Monitoring air pollutants in underserved communities

Associate Professor Brian Pavilonis and team were awarded nearly $500,000 by the U.S. Environmental Protection Agency (EPA) to monitor air pollutants in New York State communities with environmental and health outcome disparities stemming from air pollution exposure.

The three-year project seeks to improve air quality and public health across these neighborhoods by establishing a community-driven network platform to enhance the understanding of sustainable outdoor and indoor air quality.

“Air pollution has been implicated in the development of many chronic diseases and disproportionately affects marginalized communities,” says Pavilonis. “This grant will help us better understand air pollution across New York State, with an emphasis on communities that have been previously underserved.”

The importance of effective communication

Despite urgent warnings from the scientific community about the dire consequences of climate change—and what people can do to mitigate it—there has been a lack of urgent response from government and business leaders, as well as much of the public. Better communication is critical if communities are to prepare and adapt to climate change-related risks.

In a special edition2 of the Journal of Health Communication: International Perspectives (JHC), led by researchers from the CUNY SPH and the New York City Preparedness & Recovery Institute (PRI), the scientific and health communications community assesses these challenges and offers a road map to more effective communications. The special issue, “Climate Communication Challenges: Hazards, Health, Preparedness,” was co-edited by Associate Professor Brian Pavilonis, former CUNY SPH professor Ilias Kavouras, and Professor Bruce Y. Lee.
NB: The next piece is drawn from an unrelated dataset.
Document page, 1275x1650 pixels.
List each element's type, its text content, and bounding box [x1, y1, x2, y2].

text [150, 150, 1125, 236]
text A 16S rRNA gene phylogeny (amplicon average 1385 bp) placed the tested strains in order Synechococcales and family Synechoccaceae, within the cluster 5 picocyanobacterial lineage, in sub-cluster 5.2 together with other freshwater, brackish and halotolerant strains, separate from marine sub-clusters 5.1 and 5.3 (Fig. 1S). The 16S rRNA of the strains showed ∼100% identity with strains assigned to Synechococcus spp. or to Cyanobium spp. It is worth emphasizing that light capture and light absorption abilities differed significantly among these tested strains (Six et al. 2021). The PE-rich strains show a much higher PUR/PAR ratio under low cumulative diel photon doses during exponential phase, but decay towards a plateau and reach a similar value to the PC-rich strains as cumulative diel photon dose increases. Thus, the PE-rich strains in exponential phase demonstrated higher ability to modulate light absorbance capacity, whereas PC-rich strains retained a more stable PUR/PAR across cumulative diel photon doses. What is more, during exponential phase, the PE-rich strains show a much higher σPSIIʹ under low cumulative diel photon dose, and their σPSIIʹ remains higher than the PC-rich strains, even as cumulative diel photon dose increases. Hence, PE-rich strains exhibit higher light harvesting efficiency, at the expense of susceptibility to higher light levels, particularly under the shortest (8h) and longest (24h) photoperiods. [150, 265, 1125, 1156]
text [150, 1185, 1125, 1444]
The issue explores how misinformation spreads, the importance of unified communication, and the need to connect human actions to climate and health consequences.

“Climate change is not a localized event: it will touch the lives of everyone,” says Pavilonis, who also co-leads the PRI Workforce Capacity & Preparedness Team. “This special issue highlights the challenging and resource-intensive nature of climate communication and provides strategies tailored to various stakeholders. The global climate is intricately interconnected and events in one part of the globe can have cascading effects elsewhere from food shortages to climate refugees.”

“We are walking toward a slow-motion catastrophe, and it is imperative that we act with a unified voice so that we depart from the status quo,” says Lee, PRI chief technical officer and executive director of the Center for Advanced Technology and Communication in Health (CATCH) at CUNY SPH. “Going forward we need to develop and use newer systems-oriented ways to better communicate the complexities connecting human activity, climate change, and the resulting health and economic impacts.”

This special issue offers a comprehensive assessment of the present communications challenges and strategies to overcome them. Topics include a snapshot of current beliefs around climate change and health from a national survey; how politicization and differential media treatment reinforce polarized perceptions of climate change; the relative risks and benefits of communicating fear and anxiety in communities; and a broad systems approach to incorporate the complexities of both climate change and how information is communicated, formally and informally.

The cascading effects of climate change will impact nearly every aspect of population health. In the months and years ahead, CUNY SPH will continue to play a role in helping to stave off the worst of climate change harms.

Findings cited in the journal special edition2 indicate a nonlinear connection between climate anxiety and intentions to engage in pro-environmental behavior. While higher levels of climate anxiety initially lead to increased pro-environmental actions, beyond a certain point, further increases in anxiety are associated with a decline in such behavior.